**YOUR TASK:**
Copy every line of the data below exactly as given, except for the pictures.

- - - - -

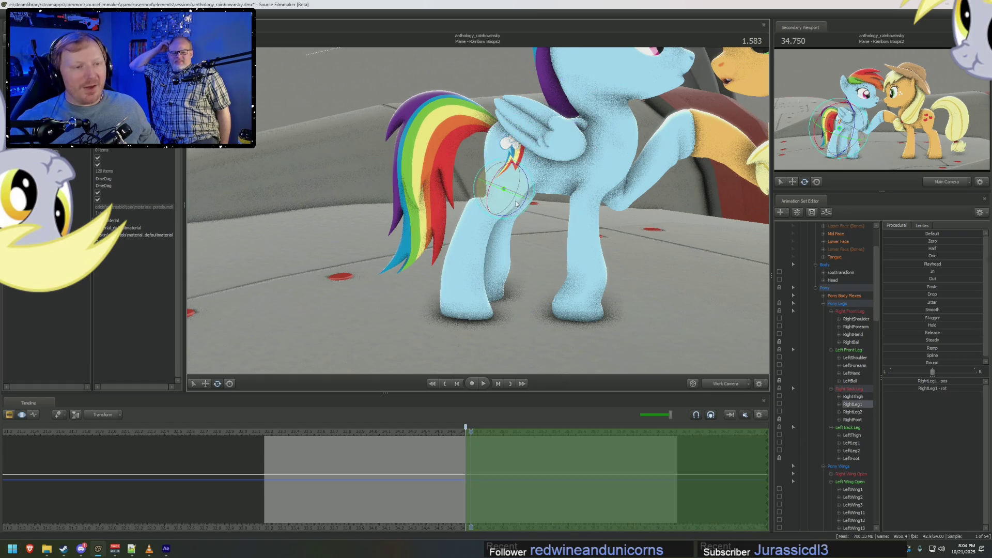
left_click(520, 194)
left_click(484, 212)
mouse_move(509, 205)
left_mouse_down()
mouse_move(528, 313)
mouse_move(479, 172)
left_mouse_up()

- - - - -

**YOUR SOLUTION:**
left_click(520, 194)
left_click(484, 212)
mouse_move(509, 205)
left_mouse_down()
mouse_move(528, 313)
mouse_move(479, 172)
left_mouse_up()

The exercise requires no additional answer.